● **EXERCISE INSTRUCTIONS**:
**a.** According to the Gamma World post, how many encounters does the introductory scenario contain?
**b.** The Gamma World post describes what the Dragonstrike game came with. List every item it names.
**c.** Write the next part of the Gamma World post, picking up after its final sentence.

● **ARTICLE**:

Tuesday, October 26, 2010

D&D Gamma World: The Final Analysis

After Sunday’s Watchfires & Thrones game, a few of the guys hung around to give D&D Gamma World a test drive. After character creation was completed, we only had time to run through one of the eight encounters in the introductory scenario. This final analysis of the latest version of Gamma World is based on that single play session, so take that as you may. But first: an anecdote.

Back in college, some friends and I would take the occasional trip to the Poughkeepsie Galleria mall to visit whichever big toy store was located there. We’d peruse the discount board games’ bin and come home with a cheap game, usually one with a sci-fi or fantasy vibe, to play on those nights when” beer & pretzels” fun was desired. One of the titles we brought home was Dragonstrike.

Some of my readers might recall that game as one of TSR’s many attempts to introduce people to the concept of roleplaying games and thus increase their potential customer base. It’s mostly memorable for the 30-minute introductory video that featured cutting edge CGI and green screen footage. Well, cutting edge for 1993 anyway. The game used an extremely simplified version of the basic D&D rules and included plastic miniature pieces to be moved around one of the two double-sided playing boards. The game came with several prewritten scenarios that required one player to become the “Dragon Master” and run the other players through them. If you’ve ever played HeroQuest, you’ve got the idea of what Dragonstrike was.

● **RECORD EXCERPTS**:
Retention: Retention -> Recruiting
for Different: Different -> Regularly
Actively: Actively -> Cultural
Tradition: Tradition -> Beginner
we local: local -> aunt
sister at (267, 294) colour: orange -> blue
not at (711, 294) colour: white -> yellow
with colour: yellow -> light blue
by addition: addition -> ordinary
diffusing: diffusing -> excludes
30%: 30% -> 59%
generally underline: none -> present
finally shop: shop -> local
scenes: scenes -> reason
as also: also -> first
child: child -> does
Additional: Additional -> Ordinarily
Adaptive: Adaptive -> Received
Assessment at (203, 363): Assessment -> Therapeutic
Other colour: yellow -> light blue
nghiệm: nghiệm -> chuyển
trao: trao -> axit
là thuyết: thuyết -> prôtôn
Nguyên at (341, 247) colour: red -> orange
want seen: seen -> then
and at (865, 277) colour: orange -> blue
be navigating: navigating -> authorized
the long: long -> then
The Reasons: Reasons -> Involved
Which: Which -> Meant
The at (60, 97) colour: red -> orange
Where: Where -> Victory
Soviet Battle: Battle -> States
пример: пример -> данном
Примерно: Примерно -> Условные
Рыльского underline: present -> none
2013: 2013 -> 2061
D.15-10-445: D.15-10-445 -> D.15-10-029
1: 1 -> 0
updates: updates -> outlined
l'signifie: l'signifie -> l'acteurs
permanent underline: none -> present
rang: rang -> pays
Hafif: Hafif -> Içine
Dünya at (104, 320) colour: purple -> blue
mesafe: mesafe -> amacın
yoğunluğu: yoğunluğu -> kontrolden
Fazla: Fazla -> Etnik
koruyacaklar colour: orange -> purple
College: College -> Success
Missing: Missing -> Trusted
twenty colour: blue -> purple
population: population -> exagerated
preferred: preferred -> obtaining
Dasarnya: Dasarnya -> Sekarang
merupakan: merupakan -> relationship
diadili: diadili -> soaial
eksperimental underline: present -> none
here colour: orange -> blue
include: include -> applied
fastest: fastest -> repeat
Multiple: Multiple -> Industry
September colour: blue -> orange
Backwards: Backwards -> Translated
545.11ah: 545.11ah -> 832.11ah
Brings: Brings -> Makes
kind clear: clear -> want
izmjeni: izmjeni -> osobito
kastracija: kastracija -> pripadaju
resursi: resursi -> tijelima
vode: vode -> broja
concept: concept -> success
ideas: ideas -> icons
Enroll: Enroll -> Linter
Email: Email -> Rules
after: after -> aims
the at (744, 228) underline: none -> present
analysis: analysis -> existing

● **PER-TASK ANSWERS**:
**a.** Eight.

**b.**
- A 30-minute introductory video
- An extremely simplified version of the basic D&D rules
- Plastic miniature pieces
- Two double-sided playing boards
- Several prewritten scenarios

**c.**
Since all of us in that group of friends had at least some roleplaying experience, we bought Dragonstrike with the intention of mocking it fiercely and approached the game as if we had never seen an RPG before. After watching the instructional video (and opening a few beers), we set up the game as instructed, even quoting a few of the choice lines from the video, and sat down to play. And even though we intended to be purely ironical in our playing of the game, we discovered it was a lot of fun.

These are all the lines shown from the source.